Hutan pun tampaknya sedang mengikuti program diet nasional. Pohon-pohon dipersilakan menghilang satu per satu. Gunung mulai kehilangan pakaian hijaunya. Sungai menerima kiriman lumpur sebagai tanda kasih dari daratan. Burung-burung dipaksa menjadi pengembara, sebab rumah mereka telah berubah menjadi angka dalam laporan investasi.
Korupsi telah naik kelas. Ia tidak lagi berjalan dengan wajah tertutup. Ia datang memakai jas yang disetrika rapi, sepatu yang mengilap, dan senyum yang penuh wibawa. Semua orang mengenalnya. Semua orang membicarakannya. Anehnya, ia masih sering mendapat kursi paling nyaman di ruang yang berpendingin udara.
Hukum berdiri tegak membawa timbangan. Banyak rakyat memandangnya dengan harapan. Banyak pula yang pulang membawa pertanyaan. Timbangan itu tampak sibuk mencari keseimbangan, sementara angin kepentingan terus bertiup dari segala arah. Barangkali besinya mulai lelah menopang beban yang tak pernah sama.

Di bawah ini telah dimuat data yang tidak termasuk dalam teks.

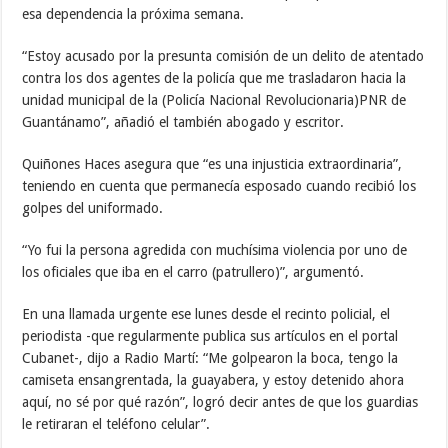
esa dependencia la próxima semana.
“Estoy acusado por la presunta comisión de un delito de atentado
contra los dos agentes de la policía que me trasladaron hacia la
unidad municipal de la (Policía Nacional Revolucionaria)PNR de
Guantánamo”, añadió el también abogado y escritor.
Quiñones Haces asegura que “es una injusticia extraordinaria”,
teniendo en cuenta que permanecía esposado cuando recibió los
golpes del uniformado.
“Yo fui la persona agredida con muchísima violencia por uno de
los oficiales que iba en el carro (patrullero)”, argumentó.
En una llamada urgente ese lunes desde el recinto policial, el
periodista -que regularmente publica sus artículos en el portal
Cubanet-, dijo a Radio Martí: “Me golpearon la boca, tengo la
camiseta ensangrentada, la guayabera, y estoy detenido ahora
aquí, no sé por qué razón”, logró decir antes de que los guardias
le retiraran el teléfono celular”.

Kemiskinan menjadi warga paling setia. Ia tidak pernah pindah alamat. Ia selalu hadir menyapa gang sempit, rumah reyot, sawah yang gagal panen, dan pasar yang semakin sepi. Ia datang tanpa undangan, bertahan tanpa batas waktu, lalu diwariskan kepada generasi berikutnya sebagai pusaka yang tak pernah diminta.
Pendidikan terus dipuji sebagai cahaya masa depan. Buku-buku dibagikan. Spanduk motivasi dipasang. Seminar diselenggarakan. Di sudut lain, masih ada anak yang menghitung jarak menuju sekolah sambil menghitung sisa uang di saku orang tuanya. Mimpi tetap berangkat pagi, walau bekalnya sering tertinggal.

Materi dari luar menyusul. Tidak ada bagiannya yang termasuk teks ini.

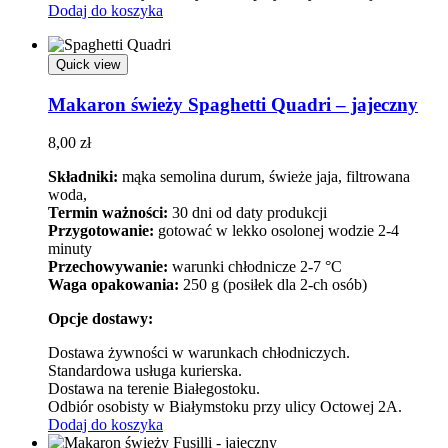
Dodaj do koszyka
Quick view
Makaron świeży Spaghetti Quadri – jajeczny
8,00
zł
Składniki:
mąka semolina durum, świeże jaja, filtrowana
woda,
Termin ważności:
30 dni od daty produkcji
Przygotowanie:
gotować w lekko osolonej wodzie 2-4
minuty
Przechowywanie:
warunki chłodnicze 2-7 °C
Waga opakowania:
250 g (posiłek dla 2-ch osób)
Opcje dostawy:
Dostawa żywności w warunkach chłodniczych.
Standardowa usługa kurierska.
Dostawa na terenie Białegostoku.
Odbiór osobisty w Białymstoku przy ulicy Octowej 2A.
Dodaj do koszyka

Setiap musim, janji tumbuh lebih cepat daripada padi. Kata-kata dipanen sebelum sempat berbuah. Mikrofon menjadi alat pertanian paling subur. Tepuk tangan dipanen dalam jumlah melimpah. Seusai musim berlalu, sawah harapan kembali ditumbuhi rumput kecewa.
Media sosial menjelma alun-alun baru. Semua orang ingin menjadi hakim. Semua orang ingin menjadi pahlawan. Semua orang ingin menjadi ahli. Kebenaran sering kalah cepat oleh sensasi. Kebijaksanaan kalah ramai oleh kebisingan. Yang paling sering muncul di layar dianggap paling pantas dipercaya.
Rakyat terus bekerja. Petani menanam. Nelayan berlayar. Buruh mengangkat beban. Guru mengajar. Tenaga kesehatan merawat. Negeri ini tetap bergerak karena jutaan tangan yang berkeringat setiap hari. Ironinya, suara mereka sering kalah nyaring dibandingkan suara orang yang pandai mengatur pencitraan.
Barangkali PRO'DOG'LAMASI belum selesai dibacakan. Barangkali naskahnya masih ditulis di atas batang pohon yang tumbang, di tepian sungai yang keruh, di ruang sidang yang dipenuhi harapan, di meja makan yang hanya berisi nasi dan garam. Hari ketika kejujuran menjadi kebiasaan, keadilan menemukan jalannya, hutan kembali bernapas, dan kemiskinan berhenti diwariskan, saat itulah satire ini kehilangan alasan untuk ada. Hingga waktu itu datang, menggonggong memang lebih mudah daripada menjaga negeri.